向いている人は、共働きや子育てで床掃除の時間を確保しづらい人、自動ゴミ収集や水拭きまで含めて全自動の家事ロボットが欲しい人、スマホアプリでの細かい設定や部屋指定掃除を楽しめる人、世界で売れているグローバル家電を選びたい人、です。Roborockの強みは間違いなくこの層に最大限に効きます。

逆にやめたほうがいい人は、初期設定やアプリの操作にどうしても抵抗がある人、価格より「日本メーカー一択」というブランド観を絶対に変えたくない人、ロボット掃除機ではなくスティック型や手動派でやり切りたい人、です。これらに強く当てはまる場合、無理にRoborockを選ぶよりも、別ジャンルや別ブランドの方が満足度は高くなります。

「中国メーカーへの抵抗感」は、ここまで読んでも完全にはゼロにならないかもしれません。ただ、その抵抗感の正体が、根拠のないイメージだったのか、それとも譲れない価値観だったのか。読み終えた今、自分の中で答えが見えてきているはずです。納得できる理由が積み上がったなら、レジに戻る背中を押してくれる材料は十分そろっています

よくある質問

Roborockは結局のところ、中国の会社で間違いないのでしょうか?

はい、Roborockは中国・北京に本社を置くロボット掃除機メーカーで、2014年に設立されました。中国のテック企業集積地である中関村エリアに本社があり、上海証券取引所の科創板(中国版ナスダック)に上場している正規企業ですので、決算情報や株主構成などが法的に開示されている透明性の高い会社です。

日本で買って故障したら、ちゃんと修理してもらえるのでしょうか?

日本ではソフトバンクCSが正規代理店としてサポートを担っており、購入から1年間のメーカー保証と日本語サポート窓口が用意されているのでご安心ください。修理が必要な場合は宅配便での集荷対応もあり、消耗品(ブラシ・モップ・フィルターなど)の純正品もAmazonや公式オンラインで継続的に入手できます。
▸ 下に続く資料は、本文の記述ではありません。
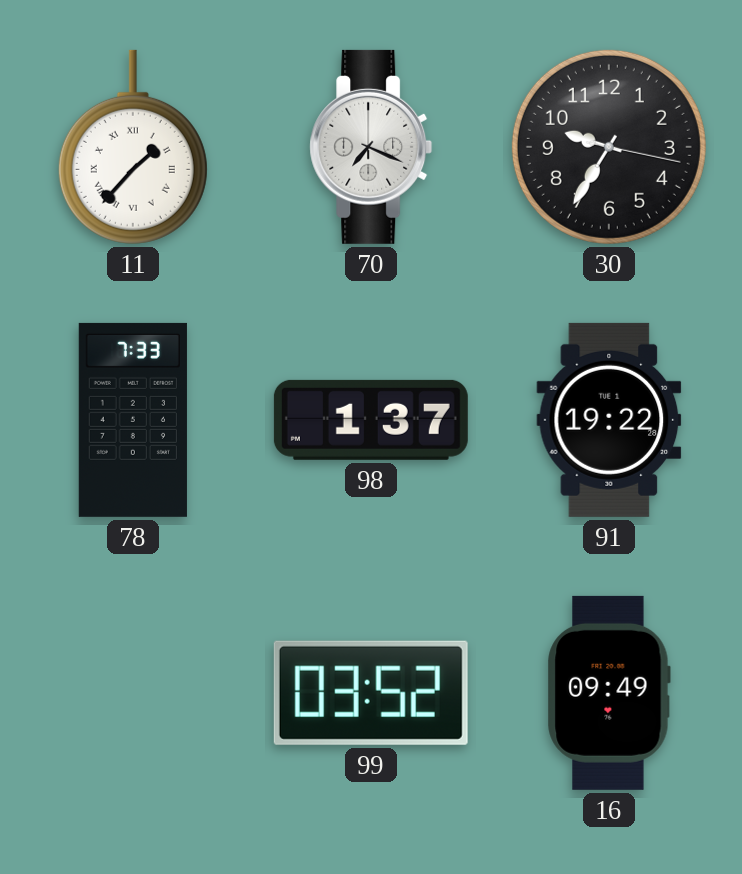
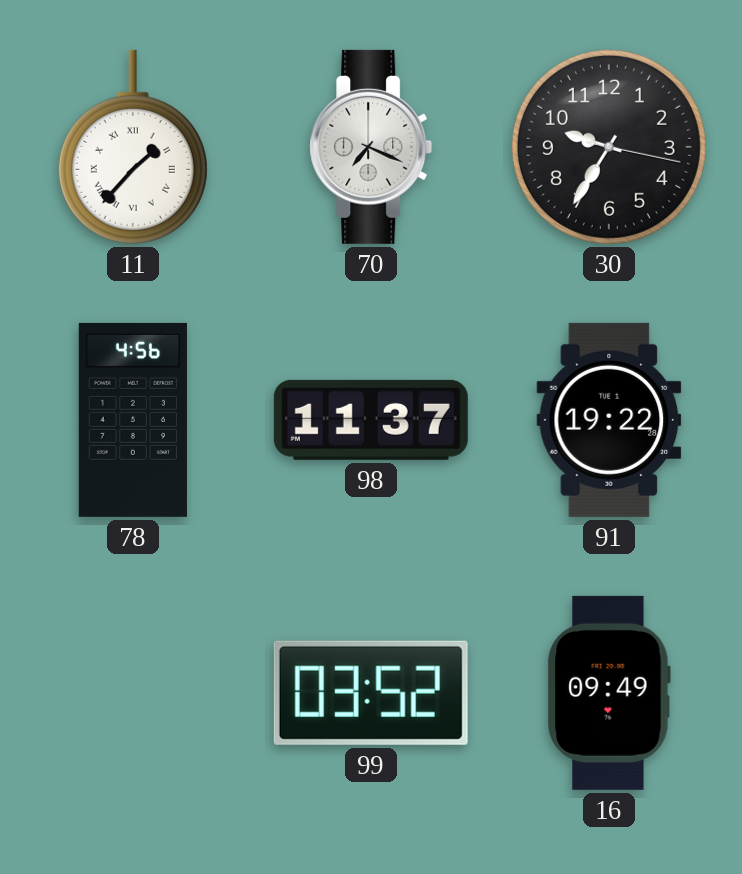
78: 7:33 -> 4:56
98: 1:37 -> 11:37
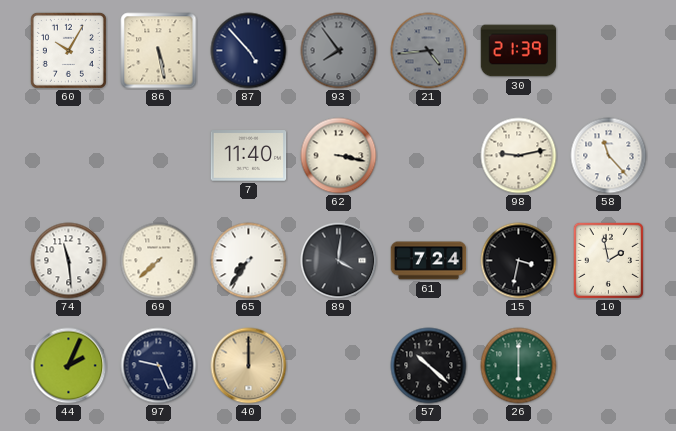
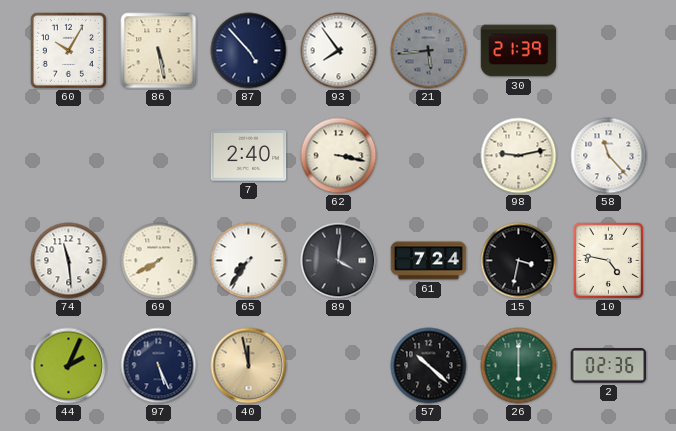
93 dial: grey -> white
21: 4:44 -> 5:44
7: 11:40 -> 2:40
69: 7:38 -> 7:40
10: 1:58 -> 4:47
97: 9:26 -> 5:26
40: 12:00 -> 11:58
2: none -> 02:36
中国メーカーということで、家のマップデータが流出しないか心配です。

Roborockは日本のユーザー向けにはデータを欧州(ドイツ)やAWSアジア太平洋などのグローバル基準のデータセンターで管理しており、中国国内のサーバーに保管しない方針を公表しています。通信は暗号化され、ISO 27001などの第三者監査も受けており、設定画面でクラウド同期をオフにする運用も可能なので、自分のリスク許容度に合わせて使えます。


まとめ

Roborockは中国・北京発のグローバル企業ですが、上場している透明性の高い正規メーカーであり、日本ではソフトバンクCSが販売・サポートを支えている、安心して長く使える家電ブランドです。Xiaomiとの過去の出資関係を経て、いまや独自ブランドとして世界40カ国以上で愛用されており、プライバシー対策も第三者監査を含めて積み重ねられています。「中国メーカーだから不安」という漠然としたイメージから、「中国発の世界的な技術ブランドだから選ぶ」という納得感へ。あなたの暮らしに合うモデルが見つかれば、平日の床掃除はもう自分の仕事ではなくなります。気になる1台を、自信を持ってカートに入れてみてください。